## WHAT IS NEEDED
Only the lines running from the line with "April 30, 2022 – 50%" to the end of the records below belong in the answer, each copied exactly.

━━━ PROVIDED ENTRIES

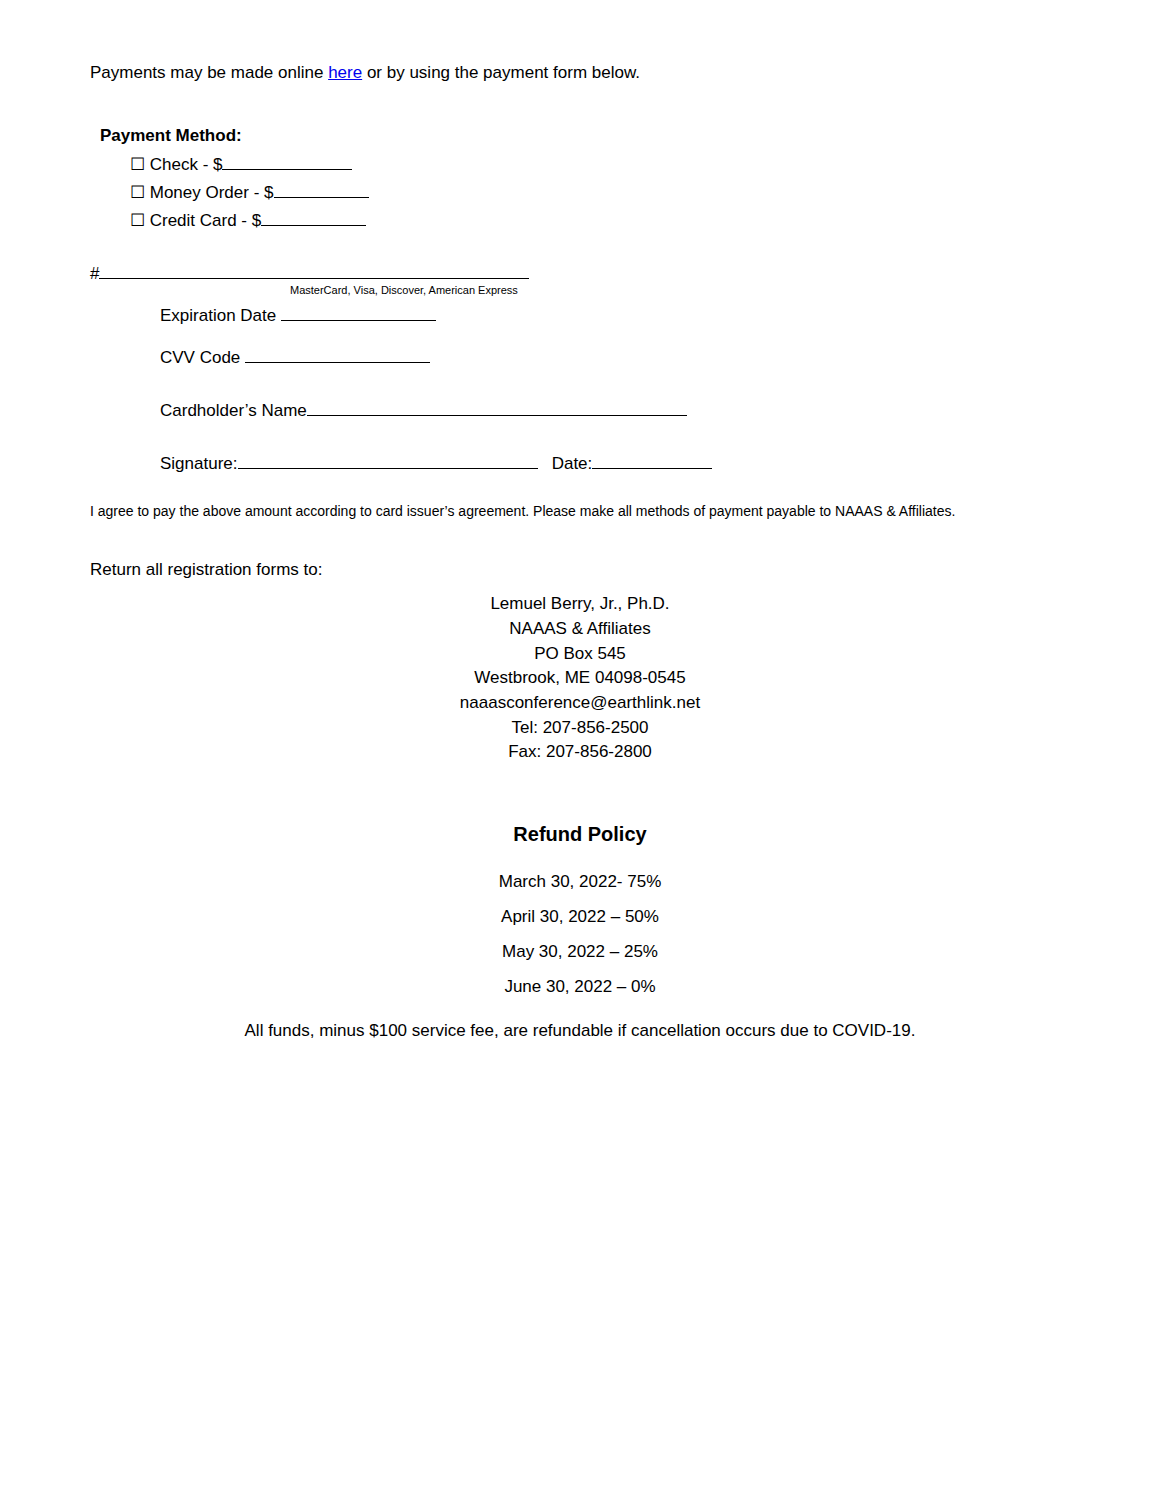Payments may be made online here or by using the payment form below.
Payment Method:
☐ Check - $
☐ Money Order - $
☐ Credit Card - $
#
MasterCard, Visa, Discover, American Express
Expiration Date
CVV Code
Cardholder’s Name
Signature: Date:
I agree to pay the above amount according to card issuer’s agreement. Please make all methods of payment payable to NAAAS & Affiliates.
Return all registration forms to:
Lemuel Berry, Jr., Ph.D.
NAAAS & Affiliates
PO Box 545
Westbrook, ME 04098-0545
naaasconference@earthlink.net
Tel: 207-856-2500
Fax: 207-856-2800
Refund Policy
March 30, 2022- 75%
April 30, 2022 – 50%
May 30, 2022 – 25%
June 30, 2022 – 0%
All funds, minus $100 service fee, are refundable if cancellation occurs due to COVID-19.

━━━━━━

## EXERCISE ANSWER
April 30, 2022 – 50%
May 30, 2022 – 25%
June 30, 2022 – 0%
All funds, minus $100 service fee, are refundable if cancellation occurs due to COVID-19.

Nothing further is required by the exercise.